Monotype's Korean Gulim variant swaps Samsung's stock system typeface for something rounder and warmer. If you read Korean on your Galaxy, that is the entire pitch.

BY THE APP COMRADE DESK · MAY 10, 2026 · 3 MIN READ

Samsung Galaxy

AaRacoonGulim™ Korean Flipfont

MONOTYPE IMAGING INC.

OUR SCORE

5.6

SAMSUNG GALAXY

★ 5.0

PRICE

Paid

Samsung’s Flipfont system is one of the last places on a modern phone where you pay real money for a single typeface. The premise is narrow — install an app, the app registers a font with One UI, the font becomes your system face — but for the right reader it is the kind of small daily-use change that justifies the few dollars.

AaRacoonGulim is Monotype’s friendly Korean entry in that catalogue. The shape is a softened Gulim — a Hangul style with rounded terminals and slightly informal proportions, paired with a workmanlike Latin alphabet so English UI strings on the same device do not look orphaned. It is a single typeface sold as an app, and it lives or dies by whether the system font is something you actually look at.

If you do not read Korean, none of this matters. If you do, and you are on a Galaxy phone, the question is only whether this particular Gulim variant is the one you want pinned to every notification and menu for the next year. That is a taste call, and Monotype gives you no preview to make it with.

It is a single typeface sold as an app, and it lives or dies by whether the system font is something you actually look at.

FEATURES

AaRacoonGulim is a Monotype Flipfont — a single typeface packaged as an Android app that registers itself with Samsung's system-font picker. Install it, open Settings, change the device font, and every menu, label, and message body across One UI redraws in the new face. There is no app to launch and nothing to configure inside it.

The typeface itself is a Gulim-family Hangul design — rounded, slightly informal, with the soft curves the "Aa Racoon" branding implies. It carries a Latin companion alphabet alongside the Korean syllable blocks, so an English-language UI on the same device still looks consistent rather than mismatched. Numerals and punctuation are included.

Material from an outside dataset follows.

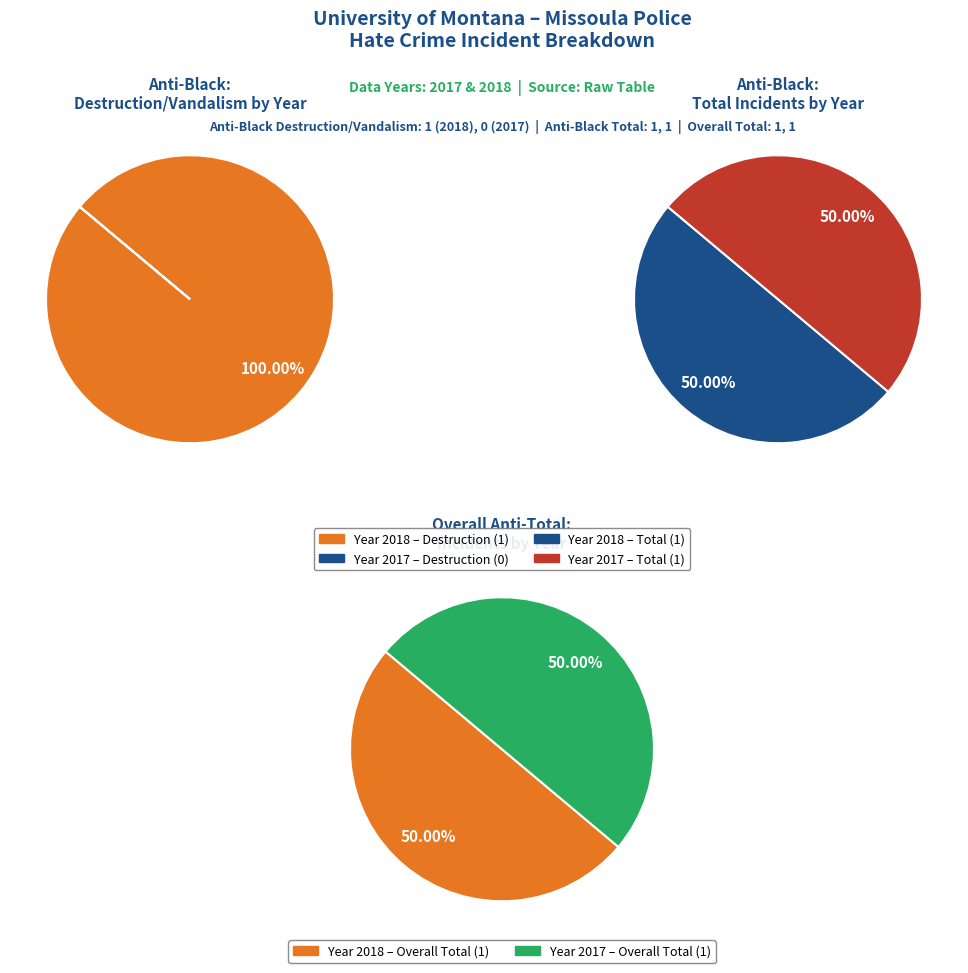

True or false: anti_black_total accounts for 42% of the total.

False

Distribution is Galaxy-Store-only and Samsung-FlipFont-only. It will not install on a Pixel, will not work as an app font for Instagram or Notion, and cannot be mixed and matched per app. It is a system-wide swap or nothing.

MISSION ACCOMPLISHED

As a Hangul system font, it does the job cleanly. The character spacing reads well at small sizes in notification text and message bubbles, the strokes hold up at the heavier weights One UI uses for headings, and there are no obvious rendering glitches when Korean and Latin text sit on the same line.

For a Korean-reading Samsung user who finds the stock SamsungOne or SamsungSharpSans typefaces too clinical, the warmer Gulim shape is a real change of register — the kind of small daily-use tweak that personalisation buyers actually notice every time they unlock the phone.

ROOM TO IMPROVE

The product is, by definition, one typeface. There is no weight slider, no per-app override, no preview before purchase, and no way to recover the install if you switch off Samsung. Monotype's Flipfont catalogue is enormous and several of the Korean entries occupy the same design space, so the choice between Aa Racoon Gulim and its siblings comes down to taste rather than capability.

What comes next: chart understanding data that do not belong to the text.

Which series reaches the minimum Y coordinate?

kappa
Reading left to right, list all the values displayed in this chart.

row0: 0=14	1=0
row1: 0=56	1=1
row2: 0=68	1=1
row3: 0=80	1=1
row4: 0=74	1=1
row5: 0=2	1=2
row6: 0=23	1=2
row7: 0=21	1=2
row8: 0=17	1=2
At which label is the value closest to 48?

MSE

The bigger structural issue is the model itself. Paying upfront for a single system font in 2026 — when Android proper, iOS, and most reading apps all support runtime font selection from large free libraries — is an awkward sell. The Galaxy Store ecosystem keeps Flipfont alive, but the format has not evolved.

CONCLUSION

Buy it if you read Korean daily on a Samsung phone and the stock face has worn thin. Skip it if you are not on Samsung, do not read Hangul, or expected anything more than a single typeface. For variety, browse the rest of Monotype's Galaxy Store shelf before settling — the prices are similar and the shapes vary more than the marketing copy suggests.